(Document excerpt begins)

Following the Nyquist theorem [15] and the 12,000-Hz sampling frequency of the English speech samples, 19 critical-band filters were constructed to cover the frequency range of 50–5300 Hz. Their center frequencies ranged from 75–4800 Hz. The frequency bands were adopted from Zwicker and Terhardt (1980) [16]. The frequency range below 50 Hz was not utilized because it should have been less relevant to the speech signal.
The factor analyses were performed as follows. Nakajima et al. (2017) calculated the powers of the filter outputs by squaring and moving-averaging them with a Gaussian window of σ = 5 ms. Thus, they obtained a smoothed power fluctuation for each filter, and the powers for the 19 filters were sampled at every 1 ms as 19 variates for factor analysis. In comparison with that method, here we followed Kishida et al. (2016) [12], where the speech signals were sampled every 1 ms with a 30-ms-long Hamming window. Kishida et al. then transferred every 30-ms-long segment to a power spectrum by Fast Fourier Transform (FFT) [12]. Following this, the power spectrum was smoothed with a 5-ms short-pass lifter by cepstral analysis [17]. The origin of the factors, which are represented as orthogonal vectors in the 19-dimensional variate space, was shifted from the gravity center of the data points to the silent point, at which all variates (powers) are zero. In this origin-shifted factor analysis, a silent part in the speech signal is represented always at the silent point. This method thus should be suitable for observing the natures of relatively weak sounds, which are closer to the silent point. This was not the case in Nakajima et al. (2017) [8], in which a normal factor analysis was used.

(Document excerpt ends)

# What you will do:
Please copy the speech-analysis excerpt word for word, from "Following the Nyquist" to "the speech signal.".

(Source information begins)

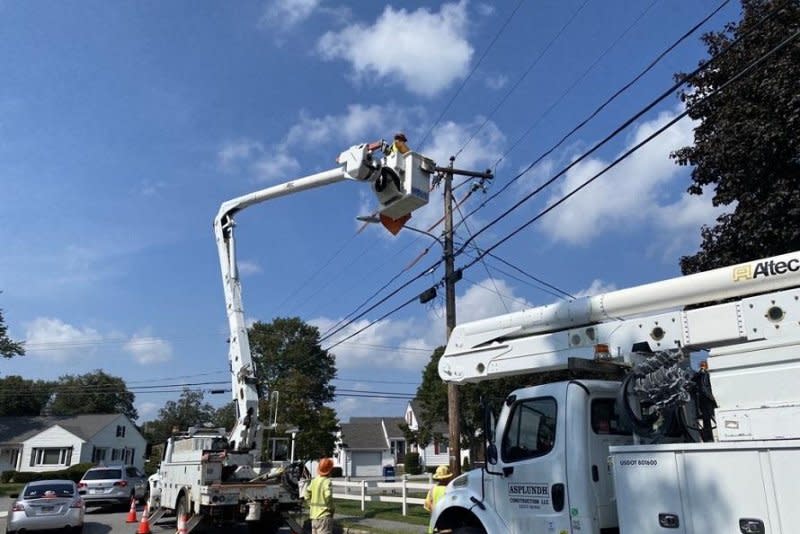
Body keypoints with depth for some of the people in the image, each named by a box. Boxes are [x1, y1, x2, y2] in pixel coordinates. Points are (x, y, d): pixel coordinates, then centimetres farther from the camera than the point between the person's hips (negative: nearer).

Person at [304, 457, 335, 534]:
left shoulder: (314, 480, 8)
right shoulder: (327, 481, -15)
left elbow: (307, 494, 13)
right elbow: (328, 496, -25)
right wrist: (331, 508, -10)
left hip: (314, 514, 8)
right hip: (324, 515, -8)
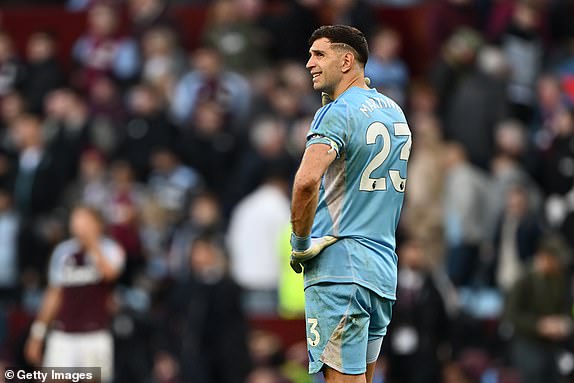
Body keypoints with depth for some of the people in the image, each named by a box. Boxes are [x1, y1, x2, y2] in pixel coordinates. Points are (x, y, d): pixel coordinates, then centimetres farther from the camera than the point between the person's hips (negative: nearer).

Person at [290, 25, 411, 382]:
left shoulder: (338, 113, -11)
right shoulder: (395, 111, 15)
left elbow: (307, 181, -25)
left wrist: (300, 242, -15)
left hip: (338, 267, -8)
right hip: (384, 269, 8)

(Source information ends)

# Solution for this problem:
Following the Nyquist theorem [15] and the 12,000-Hz sampling frequency of the English speech samples, 19 critical-band filters were constructed to cover the frequency range of 50–5300 Hz. Their center frequencies ranged from 75–4800 Hz. The frequency bands were adopted from Zwicker and Terhardt (1980) [16]. The frequency range below 50 Hz was not utilized because it should have been less relevant to the speech signal.